By looking at the map we can observe that postal codes in cluster number 4 are situated to the East of Yonge Street in Downtown Toronto where coffe shops are the most common type of venue. Other common venues in this side of town include Cafes, Seafood, Japanese, and Sushi restaurants. If you are looking for a place to eat seafood and/or japanese food, cluster 4 seems to be the right side of town to visit.

The postal codes in cluster 3 are situated to the North of Dundas Street West, right in between University Avenue and Yonge Street.
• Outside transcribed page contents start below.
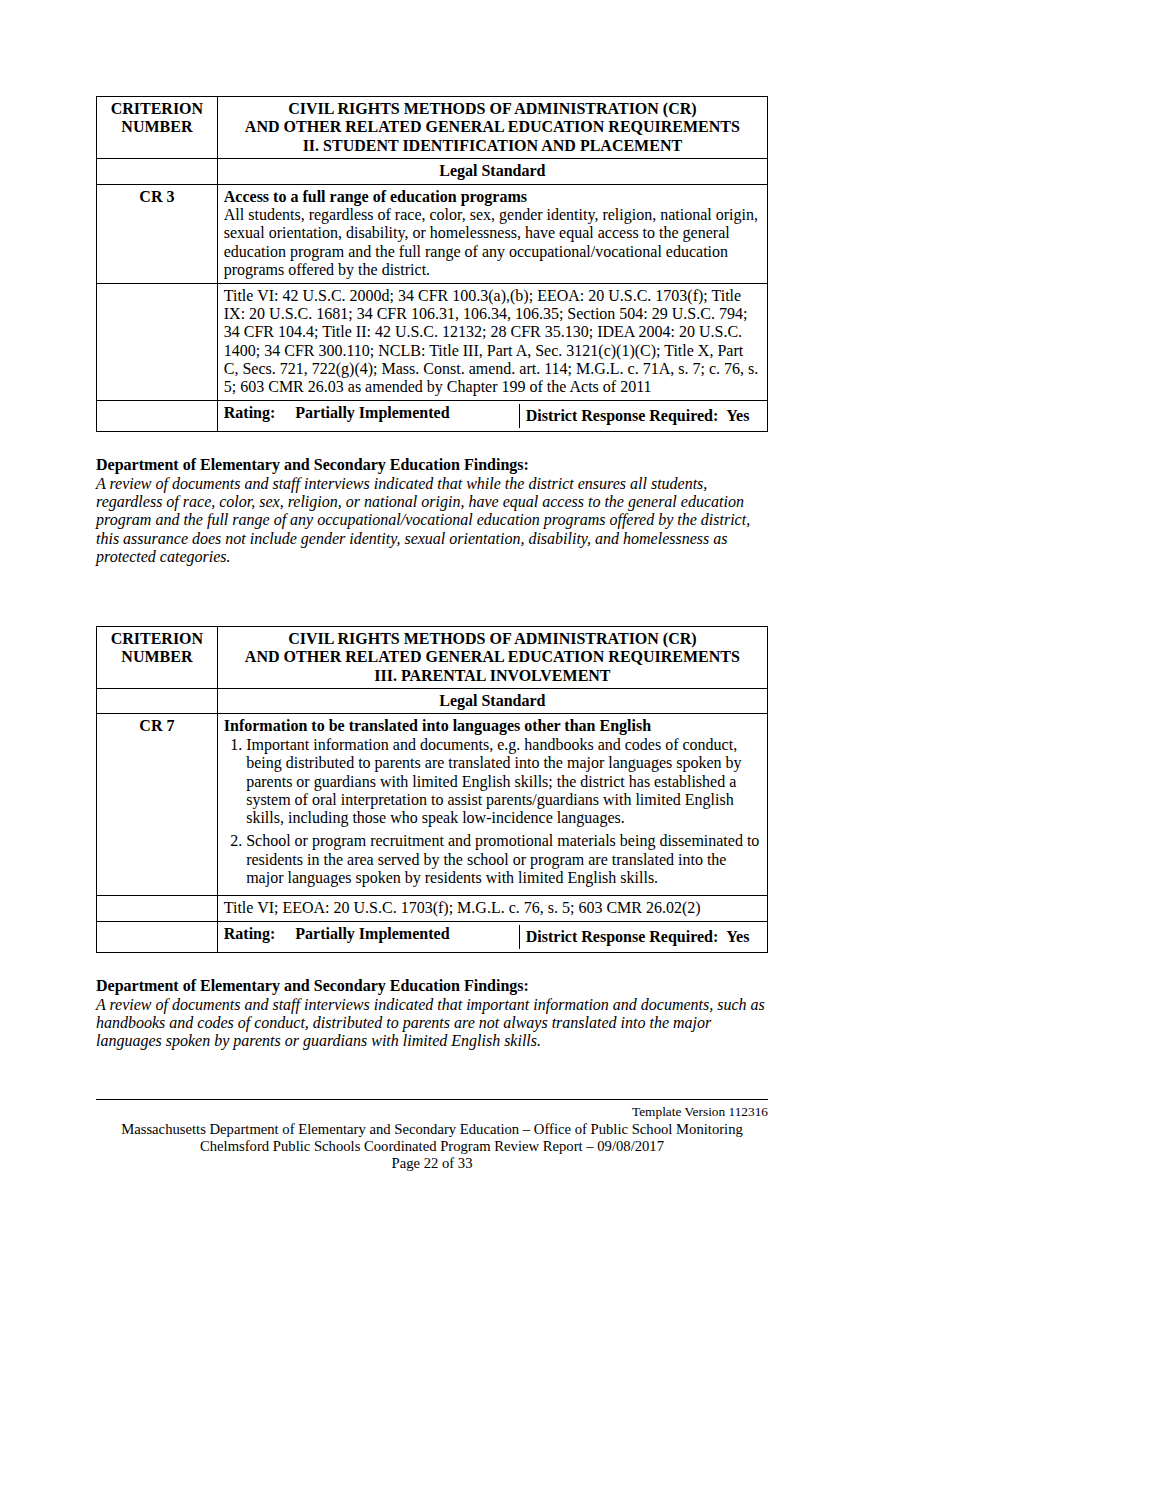| CRITERION NUMBER | CIVIL RIGHTS METHODS OF ADMINISTRATION (CR) AND OTHER RELATED GENERAL EDUCATION REQUIREMENTS II. STUDENT IDENTIFICATION AND PLACEMENT |
| | Legal Standard |
| CR 3 | Access to a full range of education programs All students, regardless of race, color, sex, gender identity, religion, national origin, sexual orientation, disability, or homelessness, have equal access to the general education program and the full range of any occupational/vocational education programs offered by the district. |
| | Title VI: 42 U.S.C. 2000d; 34 CFR 100.3(a),(b); EEOA: 20 U.S.C. 1703(f); Title IX: 20 U.S.C. 1681; 34 CFR 106.31, 106.34, 106.35; Section 504: 29 U.S.C. 794; 34 CFR 104.4; Title II: 42 U.S.C. 12132; 28 CFR 35.130; IDEA 2004: 20 U.S.C. 1400; 34 CFR 300.110; NCLB: Title III, Part A, Sec. 3121(c)(1)(C); Title X, Part C, Secs. 721, 722(g)(4); Mass. Const. amend. art. 114; M.G.L. c. 71A, s. 7; c. 76, s. 5; 603 CMR 26.03 as amended by Chapter 199 of the Acts of 2011 |
| | / Rating: Partially Implemented / District Response Required: Yes / |
Department of Elementary and Secondary Education Findings:
A review of documents and staff interviews indicated that while the district ensures all students, regardless of race, color, sex, religion, or national origin, have equal access to the general education program and the full range of any occupational/vocational education programs offered by the district, this assurance does not include gender identity, sexual orientation, disability, and homelessness as protected categories.
| CRITERION NUMBER | CIVIL RIGHTS METHODS OF ADMINISTRATION (CR) AND OTHER RELATED GENERAL EDUCATION REQUIREMENTS III. PARENTAL INVOLVEMENT |
| | Legal Standard |
| CR 7 | Information to be translated into languages other than English Important information and documents, e.g. handbooks and codes of conduct, being distributed to parents are translated into the major languages spoken by parents or guardians with limited English skills; the district has established a system of oral interpretation to assist parents/guardians with limited English skills, including those who speak low-incidence languages. School or program recruitment and promotional materials being disseminated to residents in the area served by the school or program are translated into the major languages spoken by residents with limited English skills. |
| | Title VI; EEOA: 20 U.S.C. 1703(f); M.G.L. c. 76, s. 5; 603 CMR 26.02(2) |
| | / Rating: Partially Implemented / District Response Required: Yes / |
Department of Elementary and Secondary Education Findings:
A review of documents and staff interviews indicated that important information and documents, such as handbooks and codes of conduct, distributed to parents are not always translated into the major languages spoken by parents or guardians with limited English skills.
Template Version 112316
Massachusetts Department of Elementary and Secondary Education – Office of Public School Monitoring
Chelmsford Public Schools Coordinated Program Review Report – 09/08/2017
Page 22 of 33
Again, the most common venues in this cluster are coffee shops. Other common venues are italian restaurants and sandwich places. Maybe if you are looking to eat fast food (sandwiches) or Italian food this might be a good side of town to visit.

There is just one postal code in custer 2. Chinatown is located in this cluster. Cluster 2 seems to be a good place to visit if you are looking for a vegetarian/vegan, Mexican, or Vietnamese type of restaurant.

The postal codes in cluster 1 are located to the south of cluster 3; this area is situated to the South of Dundas Street West, right in between University Avenue and Yonge Street. Cluster 1 seems to be the most busy side of town for tourism as most of the hotels are located in this area. The most common venues in this cluster are still coffee shops, but Hotels, Cafes, Gyms and Aquiariums are also very common in this area.

Lastly, there is just one postal code in cluster 0. The University of Toronto is located in this area and the most common venues in this side of town are Cafes, Bars and Italian restaurants.